Dec. 19 -- More than 20 years after he left Afghanistan, walking for three days and nights across the mountains into Pakistan, Zahir Karzai is preparing to make the return trip to his homeland.

But unlike that fateful journey in June 1980 when the young Karzai fled after hearing about a massacre in his native village of Karz in southern Afghanistan in which more than 30 family members were killed, the journey back is for the right reasons.

A first cousin of Hamid Karzai, Afghanistan's newly appointed interim leader and a scion of a prominent Afghan family, Karzai, 41, plans to visit his newly liberated but ravaged country in January for a few weeks to "see the situation for myself and just check it out."

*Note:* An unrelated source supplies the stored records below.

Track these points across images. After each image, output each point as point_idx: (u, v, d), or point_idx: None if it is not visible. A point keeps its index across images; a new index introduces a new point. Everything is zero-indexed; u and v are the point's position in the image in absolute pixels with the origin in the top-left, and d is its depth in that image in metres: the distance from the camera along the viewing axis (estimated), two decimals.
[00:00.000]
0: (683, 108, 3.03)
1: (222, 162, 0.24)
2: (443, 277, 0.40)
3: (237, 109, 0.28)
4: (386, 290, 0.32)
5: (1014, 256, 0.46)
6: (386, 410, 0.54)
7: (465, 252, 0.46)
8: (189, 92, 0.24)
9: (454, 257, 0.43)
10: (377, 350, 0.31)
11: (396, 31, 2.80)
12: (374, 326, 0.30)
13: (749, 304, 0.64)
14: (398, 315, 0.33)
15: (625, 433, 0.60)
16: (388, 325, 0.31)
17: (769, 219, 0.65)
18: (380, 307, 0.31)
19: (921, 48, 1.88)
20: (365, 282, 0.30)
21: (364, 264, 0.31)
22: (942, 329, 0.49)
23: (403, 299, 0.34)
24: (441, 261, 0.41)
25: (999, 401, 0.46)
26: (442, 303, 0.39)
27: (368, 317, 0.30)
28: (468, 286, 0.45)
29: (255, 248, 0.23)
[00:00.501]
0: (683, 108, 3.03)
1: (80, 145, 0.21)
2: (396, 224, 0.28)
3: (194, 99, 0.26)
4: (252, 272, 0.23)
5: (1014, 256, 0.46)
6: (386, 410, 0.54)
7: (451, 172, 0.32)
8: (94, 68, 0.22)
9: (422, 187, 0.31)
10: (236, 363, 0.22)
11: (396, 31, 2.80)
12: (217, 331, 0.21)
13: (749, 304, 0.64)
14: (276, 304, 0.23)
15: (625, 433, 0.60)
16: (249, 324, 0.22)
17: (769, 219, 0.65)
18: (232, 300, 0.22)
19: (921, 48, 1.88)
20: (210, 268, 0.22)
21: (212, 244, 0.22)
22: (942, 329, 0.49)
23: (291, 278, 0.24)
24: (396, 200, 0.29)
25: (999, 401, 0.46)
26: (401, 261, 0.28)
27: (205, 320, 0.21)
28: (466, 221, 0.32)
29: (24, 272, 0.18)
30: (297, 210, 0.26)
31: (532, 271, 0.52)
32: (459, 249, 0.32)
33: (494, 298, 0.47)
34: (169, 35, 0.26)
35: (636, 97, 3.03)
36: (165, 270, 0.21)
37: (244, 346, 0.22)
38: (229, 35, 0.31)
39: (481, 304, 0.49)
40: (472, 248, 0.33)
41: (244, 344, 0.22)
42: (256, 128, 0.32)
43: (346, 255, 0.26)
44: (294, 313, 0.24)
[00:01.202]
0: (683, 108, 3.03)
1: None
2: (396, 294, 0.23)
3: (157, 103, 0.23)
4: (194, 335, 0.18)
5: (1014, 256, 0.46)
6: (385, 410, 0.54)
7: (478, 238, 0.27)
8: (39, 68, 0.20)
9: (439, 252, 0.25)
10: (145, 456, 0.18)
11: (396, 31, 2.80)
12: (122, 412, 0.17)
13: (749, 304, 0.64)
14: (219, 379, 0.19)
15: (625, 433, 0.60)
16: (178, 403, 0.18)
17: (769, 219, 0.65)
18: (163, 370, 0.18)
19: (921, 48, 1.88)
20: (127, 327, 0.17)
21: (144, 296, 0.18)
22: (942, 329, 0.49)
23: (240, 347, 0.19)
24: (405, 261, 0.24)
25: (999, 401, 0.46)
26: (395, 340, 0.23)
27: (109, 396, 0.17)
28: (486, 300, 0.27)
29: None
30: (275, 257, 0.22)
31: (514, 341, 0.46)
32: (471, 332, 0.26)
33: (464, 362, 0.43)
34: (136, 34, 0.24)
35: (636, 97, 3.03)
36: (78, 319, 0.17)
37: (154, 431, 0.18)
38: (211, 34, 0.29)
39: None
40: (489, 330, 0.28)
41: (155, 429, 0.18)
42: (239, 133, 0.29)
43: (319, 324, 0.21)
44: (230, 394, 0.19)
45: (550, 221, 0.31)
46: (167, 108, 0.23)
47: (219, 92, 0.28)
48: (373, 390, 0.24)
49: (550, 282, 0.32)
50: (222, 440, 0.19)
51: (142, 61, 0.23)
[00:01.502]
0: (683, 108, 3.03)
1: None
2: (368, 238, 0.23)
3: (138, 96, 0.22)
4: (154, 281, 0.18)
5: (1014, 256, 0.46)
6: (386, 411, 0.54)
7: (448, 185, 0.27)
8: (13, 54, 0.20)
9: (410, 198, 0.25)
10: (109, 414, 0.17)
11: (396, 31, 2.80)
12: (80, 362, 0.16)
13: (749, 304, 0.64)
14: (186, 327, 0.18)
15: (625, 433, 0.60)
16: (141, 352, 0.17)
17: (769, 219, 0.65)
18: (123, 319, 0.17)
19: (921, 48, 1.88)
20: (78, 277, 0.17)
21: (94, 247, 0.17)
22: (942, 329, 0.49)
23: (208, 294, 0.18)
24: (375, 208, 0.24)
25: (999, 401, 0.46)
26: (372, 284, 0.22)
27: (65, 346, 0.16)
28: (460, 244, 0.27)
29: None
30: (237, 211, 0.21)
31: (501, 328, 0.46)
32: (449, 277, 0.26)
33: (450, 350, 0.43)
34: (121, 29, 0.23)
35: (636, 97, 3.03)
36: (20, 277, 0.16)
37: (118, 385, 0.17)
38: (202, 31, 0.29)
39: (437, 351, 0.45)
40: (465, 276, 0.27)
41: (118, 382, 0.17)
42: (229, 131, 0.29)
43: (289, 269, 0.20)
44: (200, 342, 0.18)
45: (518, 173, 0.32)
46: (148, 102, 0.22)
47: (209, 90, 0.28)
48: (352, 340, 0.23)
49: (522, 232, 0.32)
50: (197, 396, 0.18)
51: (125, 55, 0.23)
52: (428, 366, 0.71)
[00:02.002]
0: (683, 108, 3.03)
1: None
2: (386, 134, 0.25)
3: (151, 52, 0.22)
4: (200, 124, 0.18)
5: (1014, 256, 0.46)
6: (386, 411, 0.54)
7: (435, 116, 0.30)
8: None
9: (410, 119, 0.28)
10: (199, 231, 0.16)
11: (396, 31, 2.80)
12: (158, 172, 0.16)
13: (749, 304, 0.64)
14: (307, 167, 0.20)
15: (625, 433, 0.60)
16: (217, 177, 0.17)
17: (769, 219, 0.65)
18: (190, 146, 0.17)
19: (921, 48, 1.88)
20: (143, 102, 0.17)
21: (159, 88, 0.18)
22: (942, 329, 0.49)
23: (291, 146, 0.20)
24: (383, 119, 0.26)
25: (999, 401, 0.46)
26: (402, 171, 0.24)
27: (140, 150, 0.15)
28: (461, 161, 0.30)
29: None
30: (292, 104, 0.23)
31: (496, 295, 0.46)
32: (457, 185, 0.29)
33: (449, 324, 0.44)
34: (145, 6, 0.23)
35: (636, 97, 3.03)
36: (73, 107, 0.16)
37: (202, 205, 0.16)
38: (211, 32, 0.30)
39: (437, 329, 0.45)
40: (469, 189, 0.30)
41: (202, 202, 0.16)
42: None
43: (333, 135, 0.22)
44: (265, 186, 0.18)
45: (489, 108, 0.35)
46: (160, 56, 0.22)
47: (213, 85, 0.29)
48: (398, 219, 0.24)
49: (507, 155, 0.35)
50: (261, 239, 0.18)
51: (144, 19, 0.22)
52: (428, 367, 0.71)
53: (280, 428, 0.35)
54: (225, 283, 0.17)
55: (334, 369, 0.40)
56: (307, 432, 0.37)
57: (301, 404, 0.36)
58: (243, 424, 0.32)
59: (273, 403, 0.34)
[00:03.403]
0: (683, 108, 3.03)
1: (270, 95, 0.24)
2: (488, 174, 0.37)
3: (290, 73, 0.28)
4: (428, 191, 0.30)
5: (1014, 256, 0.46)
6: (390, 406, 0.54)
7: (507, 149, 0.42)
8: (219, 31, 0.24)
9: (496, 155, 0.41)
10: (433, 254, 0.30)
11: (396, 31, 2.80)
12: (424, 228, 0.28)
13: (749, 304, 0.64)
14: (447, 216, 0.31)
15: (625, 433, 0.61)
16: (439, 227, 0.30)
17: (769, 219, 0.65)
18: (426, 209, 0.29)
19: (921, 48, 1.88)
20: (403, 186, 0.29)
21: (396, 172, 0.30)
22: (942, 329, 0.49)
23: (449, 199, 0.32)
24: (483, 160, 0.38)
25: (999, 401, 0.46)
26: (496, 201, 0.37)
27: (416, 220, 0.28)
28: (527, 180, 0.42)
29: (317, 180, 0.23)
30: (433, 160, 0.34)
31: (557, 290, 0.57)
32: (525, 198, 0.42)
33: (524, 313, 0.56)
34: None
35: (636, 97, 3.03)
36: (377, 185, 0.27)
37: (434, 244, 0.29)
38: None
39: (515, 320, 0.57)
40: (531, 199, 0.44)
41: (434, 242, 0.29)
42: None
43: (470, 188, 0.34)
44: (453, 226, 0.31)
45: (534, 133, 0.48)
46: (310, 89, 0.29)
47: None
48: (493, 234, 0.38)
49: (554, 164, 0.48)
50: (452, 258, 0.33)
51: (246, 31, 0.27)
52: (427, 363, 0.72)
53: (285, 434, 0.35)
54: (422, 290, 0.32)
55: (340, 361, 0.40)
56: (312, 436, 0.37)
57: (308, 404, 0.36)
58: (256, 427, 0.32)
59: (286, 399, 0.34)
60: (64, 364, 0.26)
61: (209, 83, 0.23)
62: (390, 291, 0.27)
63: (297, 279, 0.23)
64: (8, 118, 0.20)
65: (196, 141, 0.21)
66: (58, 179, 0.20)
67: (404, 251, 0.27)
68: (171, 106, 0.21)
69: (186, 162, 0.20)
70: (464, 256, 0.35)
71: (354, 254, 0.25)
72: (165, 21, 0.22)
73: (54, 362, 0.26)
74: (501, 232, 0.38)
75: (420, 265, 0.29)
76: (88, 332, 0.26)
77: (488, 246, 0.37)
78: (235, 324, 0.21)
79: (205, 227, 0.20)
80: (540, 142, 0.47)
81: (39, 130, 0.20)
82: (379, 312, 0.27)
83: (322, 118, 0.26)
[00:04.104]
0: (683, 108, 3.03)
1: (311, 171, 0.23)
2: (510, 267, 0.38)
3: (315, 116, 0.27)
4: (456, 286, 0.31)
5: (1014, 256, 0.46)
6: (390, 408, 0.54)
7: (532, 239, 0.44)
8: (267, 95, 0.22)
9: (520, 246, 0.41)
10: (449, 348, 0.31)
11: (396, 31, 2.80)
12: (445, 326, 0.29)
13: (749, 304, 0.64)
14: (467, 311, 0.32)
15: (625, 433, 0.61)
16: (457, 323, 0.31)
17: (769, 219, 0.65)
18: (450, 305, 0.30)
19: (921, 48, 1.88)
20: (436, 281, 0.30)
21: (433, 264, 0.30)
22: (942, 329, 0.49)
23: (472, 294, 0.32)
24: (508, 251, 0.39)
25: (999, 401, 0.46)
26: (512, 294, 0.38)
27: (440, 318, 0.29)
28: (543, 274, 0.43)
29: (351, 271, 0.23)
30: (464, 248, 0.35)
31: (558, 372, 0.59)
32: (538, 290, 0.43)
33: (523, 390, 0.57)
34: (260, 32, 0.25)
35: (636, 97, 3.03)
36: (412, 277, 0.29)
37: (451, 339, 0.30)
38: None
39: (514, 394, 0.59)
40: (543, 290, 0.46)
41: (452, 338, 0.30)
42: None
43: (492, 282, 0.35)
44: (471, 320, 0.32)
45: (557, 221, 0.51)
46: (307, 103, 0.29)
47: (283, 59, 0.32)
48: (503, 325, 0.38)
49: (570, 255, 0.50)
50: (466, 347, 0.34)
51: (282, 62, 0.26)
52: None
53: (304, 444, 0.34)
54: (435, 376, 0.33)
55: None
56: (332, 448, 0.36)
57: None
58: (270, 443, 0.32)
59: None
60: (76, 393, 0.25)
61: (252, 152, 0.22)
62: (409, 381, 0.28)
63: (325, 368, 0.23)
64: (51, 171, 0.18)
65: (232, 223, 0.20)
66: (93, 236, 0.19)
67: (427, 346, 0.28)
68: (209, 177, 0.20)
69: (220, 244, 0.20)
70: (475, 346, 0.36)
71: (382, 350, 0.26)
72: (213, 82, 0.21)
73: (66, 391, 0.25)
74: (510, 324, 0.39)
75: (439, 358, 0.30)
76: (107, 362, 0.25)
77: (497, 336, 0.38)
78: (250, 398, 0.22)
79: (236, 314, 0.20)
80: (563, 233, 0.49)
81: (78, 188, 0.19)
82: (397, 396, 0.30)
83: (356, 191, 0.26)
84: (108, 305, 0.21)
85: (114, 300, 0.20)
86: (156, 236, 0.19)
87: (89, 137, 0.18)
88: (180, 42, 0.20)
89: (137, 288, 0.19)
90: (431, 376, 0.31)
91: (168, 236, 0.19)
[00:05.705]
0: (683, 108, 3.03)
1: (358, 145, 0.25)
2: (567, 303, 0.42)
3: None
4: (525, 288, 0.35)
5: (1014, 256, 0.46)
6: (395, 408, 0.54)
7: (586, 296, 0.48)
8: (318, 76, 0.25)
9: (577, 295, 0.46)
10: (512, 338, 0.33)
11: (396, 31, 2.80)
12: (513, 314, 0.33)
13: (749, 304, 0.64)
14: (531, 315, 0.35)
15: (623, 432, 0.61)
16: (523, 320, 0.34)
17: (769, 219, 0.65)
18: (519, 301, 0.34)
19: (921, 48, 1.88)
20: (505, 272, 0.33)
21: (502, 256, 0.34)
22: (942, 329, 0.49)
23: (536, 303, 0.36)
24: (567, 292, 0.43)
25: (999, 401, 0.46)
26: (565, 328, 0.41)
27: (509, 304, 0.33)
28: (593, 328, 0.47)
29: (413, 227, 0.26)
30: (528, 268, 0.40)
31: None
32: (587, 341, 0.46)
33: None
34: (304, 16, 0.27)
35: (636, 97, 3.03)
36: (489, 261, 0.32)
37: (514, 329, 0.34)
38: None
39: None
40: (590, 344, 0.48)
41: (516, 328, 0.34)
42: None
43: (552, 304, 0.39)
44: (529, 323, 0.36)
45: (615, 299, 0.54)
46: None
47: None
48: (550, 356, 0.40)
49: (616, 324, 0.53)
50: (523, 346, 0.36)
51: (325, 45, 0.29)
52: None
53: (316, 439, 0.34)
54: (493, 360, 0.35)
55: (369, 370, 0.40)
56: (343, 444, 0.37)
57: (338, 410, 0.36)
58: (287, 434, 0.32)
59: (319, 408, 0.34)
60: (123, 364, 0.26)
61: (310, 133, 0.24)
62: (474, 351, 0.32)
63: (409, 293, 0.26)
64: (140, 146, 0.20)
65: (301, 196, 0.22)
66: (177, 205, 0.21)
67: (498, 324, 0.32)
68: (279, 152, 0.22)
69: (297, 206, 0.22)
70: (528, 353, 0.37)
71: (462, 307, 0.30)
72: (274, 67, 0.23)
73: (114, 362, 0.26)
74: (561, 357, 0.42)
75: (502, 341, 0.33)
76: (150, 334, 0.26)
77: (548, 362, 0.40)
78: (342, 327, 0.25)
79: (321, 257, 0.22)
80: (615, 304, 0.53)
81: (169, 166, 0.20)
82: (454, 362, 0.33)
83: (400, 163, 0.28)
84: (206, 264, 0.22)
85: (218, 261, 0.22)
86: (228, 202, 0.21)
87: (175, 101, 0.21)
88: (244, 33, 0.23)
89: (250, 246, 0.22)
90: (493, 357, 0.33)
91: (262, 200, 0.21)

In March 1982, when he arrived in the United States as an Afghan refugee from Pakistan, he believed it was a temporary move.

"I thought I would be here two, three months and now it's 20 years," he laughs. A car dealer in Silver Springs, Md., with three children, a car and a comfortable suburban home, Karzai says he simply wants to see his old stomping ground after all these years.

And though he's thrilled, he's also prepared for the worst. "I'm so excited. It's my first time back since I left but I don't know what I feel when I get there. Mostly, I feel sorry for the people there. I have my life here, but they have gone through so much. I just want to help to rebuild our country. We have to serve the people of Afghanistan."

Days in Exile

Service is a word often heard among the Karzais, a prominent Pashtun family that has boasted politicians, advisers and freedom fighters among their ranks for more than a century.

His uncle, Abdul Ahad Karzai, was a senator towards the end of the reign of King Zahir Shah (1933-1973) and was a respected figure in the Afghan resistance movement during the Soviet occupation.

Abdul's son, Hamid, took over the leadership of his Populzai tribe when his father was assassinated in the Pakistani border city of Quetta in 1999. The family suspects the assassination was the work of operatives close to the Taliban, but the case remains a mystery.